Information:
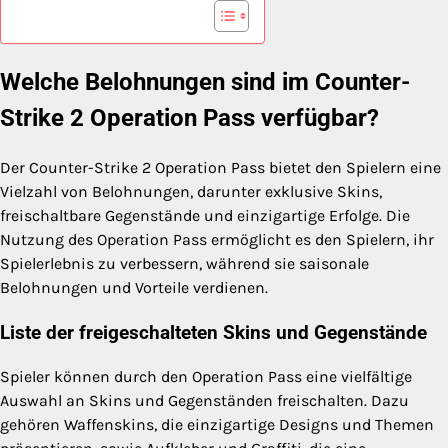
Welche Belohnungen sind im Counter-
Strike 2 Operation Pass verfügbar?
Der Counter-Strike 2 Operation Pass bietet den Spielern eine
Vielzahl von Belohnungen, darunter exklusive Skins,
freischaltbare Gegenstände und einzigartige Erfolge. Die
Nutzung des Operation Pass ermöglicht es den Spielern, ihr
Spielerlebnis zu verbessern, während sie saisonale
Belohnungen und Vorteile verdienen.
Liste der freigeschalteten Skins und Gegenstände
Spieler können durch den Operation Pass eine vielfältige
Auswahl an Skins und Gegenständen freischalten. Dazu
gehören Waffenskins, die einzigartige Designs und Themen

Work task: Return the final stretch of the listing exactly, starting with the line that contains "Liste der freigeschalteten" and ending with the last line.

Response:
Liste der freigeschalteten Skins und Gegenstände
Spieler können durch den Operation Pass eine vielfältige
Auswahl an Skins und Gegenständen freischalten. Dazu
gehören Waffenskins, die einzigartige Designs und Themen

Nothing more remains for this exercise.